William Barclay

Personal information
- Full name: William Edward Barclay
- Date of birth: 14 June 1857
- Place of birth: Dublin, Ireland
- Date of death: 30 January 1917 (aged 59)
- Place of death: Liverpool, England

Managerial career
- Years: Team
- 1888–1889: Everton
- 1892–1895: Liverpool

= William Edward Barclay =

Irish football manager (1857–1917)

William Edward Barclay (14 June 1857 – 30 January 1917) was the first manager of Everton and also the first manager of Liverpool, working with club secretary John McKenna.

His time at Everton was short managing them for their first 22 games. When the majority of the Everton set-up left Anfield in order to move to the purpose-built Goodison Park, Barclay was one of the people who stayed to form a new club which eventually became Liverpool F.C.

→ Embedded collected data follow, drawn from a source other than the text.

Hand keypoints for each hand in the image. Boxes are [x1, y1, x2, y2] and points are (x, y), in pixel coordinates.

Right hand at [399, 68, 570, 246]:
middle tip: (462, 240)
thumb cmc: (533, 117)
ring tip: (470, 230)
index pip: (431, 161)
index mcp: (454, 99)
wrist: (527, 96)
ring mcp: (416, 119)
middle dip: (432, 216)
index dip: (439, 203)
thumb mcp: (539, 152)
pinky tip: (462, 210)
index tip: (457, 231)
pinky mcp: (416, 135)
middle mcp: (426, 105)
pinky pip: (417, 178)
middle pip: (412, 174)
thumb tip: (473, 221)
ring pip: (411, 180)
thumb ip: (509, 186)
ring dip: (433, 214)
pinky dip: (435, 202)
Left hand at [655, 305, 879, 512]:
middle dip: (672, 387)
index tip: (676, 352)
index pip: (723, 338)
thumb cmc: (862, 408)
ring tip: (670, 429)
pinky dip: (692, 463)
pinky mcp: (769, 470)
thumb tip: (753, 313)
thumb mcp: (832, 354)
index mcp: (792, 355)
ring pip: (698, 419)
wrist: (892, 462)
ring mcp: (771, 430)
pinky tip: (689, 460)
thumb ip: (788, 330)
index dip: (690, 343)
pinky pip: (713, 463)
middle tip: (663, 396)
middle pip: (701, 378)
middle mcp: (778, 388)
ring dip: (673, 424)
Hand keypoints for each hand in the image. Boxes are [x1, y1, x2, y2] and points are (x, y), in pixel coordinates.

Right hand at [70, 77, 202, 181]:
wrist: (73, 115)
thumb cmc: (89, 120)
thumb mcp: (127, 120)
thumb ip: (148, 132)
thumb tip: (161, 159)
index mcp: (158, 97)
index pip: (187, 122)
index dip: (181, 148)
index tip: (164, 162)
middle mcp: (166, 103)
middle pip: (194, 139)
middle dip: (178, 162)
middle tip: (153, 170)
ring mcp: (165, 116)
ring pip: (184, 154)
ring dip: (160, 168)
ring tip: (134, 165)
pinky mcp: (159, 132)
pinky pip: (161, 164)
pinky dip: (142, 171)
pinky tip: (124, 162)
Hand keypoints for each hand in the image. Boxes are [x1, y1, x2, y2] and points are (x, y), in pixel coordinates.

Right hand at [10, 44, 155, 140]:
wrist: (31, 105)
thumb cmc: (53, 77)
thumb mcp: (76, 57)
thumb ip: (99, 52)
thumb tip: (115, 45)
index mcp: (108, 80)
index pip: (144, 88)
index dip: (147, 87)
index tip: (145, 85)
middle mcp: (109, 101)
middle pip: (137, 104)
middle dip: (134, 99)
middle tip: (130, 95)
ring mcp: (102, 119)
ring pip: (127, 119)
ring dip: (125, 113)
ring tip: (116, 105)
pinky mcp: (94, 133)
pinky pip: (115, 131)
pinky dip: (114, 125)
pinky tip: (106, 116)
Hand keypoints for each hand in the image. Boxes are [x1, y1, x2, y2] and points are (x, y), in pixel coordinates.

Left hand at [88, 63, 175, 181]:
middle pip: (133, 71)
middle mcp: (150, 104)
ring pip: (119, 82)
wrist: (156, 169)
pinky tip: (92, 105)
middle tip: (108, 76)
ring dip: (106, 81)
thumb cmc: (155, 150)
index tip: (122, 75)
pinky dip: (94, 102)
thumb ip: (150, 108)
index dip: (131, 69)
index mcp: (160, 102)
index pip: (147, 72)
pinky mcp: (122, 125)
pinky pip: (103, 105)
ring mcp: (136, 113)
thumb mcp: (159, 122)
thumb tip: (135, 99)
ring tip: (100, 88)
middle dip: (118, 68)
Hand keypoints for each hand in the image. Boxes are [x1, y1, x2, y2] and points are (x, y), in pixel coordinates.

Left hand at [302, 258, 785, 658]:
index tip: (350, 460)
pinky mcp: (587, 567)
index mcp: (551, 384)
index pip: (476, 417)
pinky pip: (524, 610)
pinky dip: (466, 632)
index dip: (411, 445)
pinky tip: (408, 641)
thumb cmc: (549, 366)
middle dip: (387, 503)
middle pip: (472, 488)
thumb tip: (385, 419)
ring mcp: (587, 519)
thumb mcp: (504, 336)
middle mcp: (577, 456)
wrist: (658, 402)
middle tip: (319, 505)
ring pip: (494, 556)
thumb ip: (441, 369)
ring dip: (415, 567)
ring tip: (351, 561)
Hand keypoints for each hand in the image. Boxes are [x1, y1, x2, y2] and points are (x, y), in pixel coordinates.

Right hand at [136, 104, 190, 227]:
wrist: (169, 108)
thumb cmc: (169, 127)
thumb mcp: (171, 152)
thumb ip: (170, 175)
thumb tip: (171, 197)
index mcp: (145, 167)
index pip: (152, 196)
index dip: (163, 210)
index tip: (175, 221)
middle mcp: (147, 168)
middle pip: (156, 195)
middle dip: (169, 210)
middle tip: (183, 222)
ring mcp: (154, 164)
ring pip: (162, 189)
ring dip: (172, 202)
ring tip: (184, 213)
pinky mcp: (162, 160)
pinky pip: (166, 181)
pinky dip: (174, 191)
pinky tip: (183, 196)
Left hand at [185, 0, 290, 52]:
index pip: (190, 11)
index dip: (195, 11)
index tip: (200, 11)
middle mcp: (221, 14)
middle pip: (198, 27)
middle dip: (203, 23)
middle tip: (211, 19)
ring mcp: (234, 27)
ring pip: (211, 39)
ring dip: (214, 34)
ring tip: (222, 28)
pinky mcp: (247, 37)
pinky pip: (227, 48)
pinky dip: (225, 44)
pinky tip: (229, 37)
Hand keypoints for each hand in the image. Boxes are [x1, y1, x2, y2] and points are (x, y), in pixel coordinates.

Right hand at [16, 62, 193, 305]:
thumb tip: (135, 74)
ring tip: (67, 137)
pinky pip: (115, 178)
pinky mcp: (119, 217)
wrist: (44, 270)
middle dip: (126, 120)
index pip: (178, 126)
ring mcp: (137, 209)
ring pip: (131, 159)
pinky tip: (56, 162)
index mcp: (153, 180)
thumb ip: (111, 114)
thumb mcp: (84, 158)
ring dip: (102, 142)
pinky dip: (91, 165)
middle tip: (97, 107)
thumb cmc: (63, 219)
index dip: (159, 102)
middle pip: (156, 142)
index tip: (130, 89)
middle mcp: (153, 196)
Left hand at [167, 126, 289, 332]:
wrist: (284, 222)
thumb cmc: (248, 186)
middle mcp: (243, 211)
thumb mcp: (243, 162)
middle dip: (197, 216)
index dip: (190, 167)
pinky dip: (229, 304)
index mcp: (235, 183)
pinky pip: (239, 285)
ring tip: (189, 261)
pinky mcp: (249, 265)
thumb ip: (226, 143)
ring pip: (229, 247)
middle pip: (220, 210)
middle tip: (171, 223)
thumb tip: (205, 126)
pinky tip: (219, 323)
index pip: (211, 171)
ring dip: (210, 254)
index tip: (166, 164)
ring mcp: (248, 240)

While he was in charge of the side that won the Second Division championship in 1893–94, Liverpool got relegated from the First Division the following season (with Liverpool losing a test match to Bury 1–0). However, in his last season as Liverpool manager, Barclay led the side to the Second Division championship in 1895–96.

Barclay also served two spells as Liverpool chairman and worked for the Football Association.

Barclay remained the only person to have managed both Liverpool and Everton until the appointment of Rafael Benítez as Everton manager in 2021.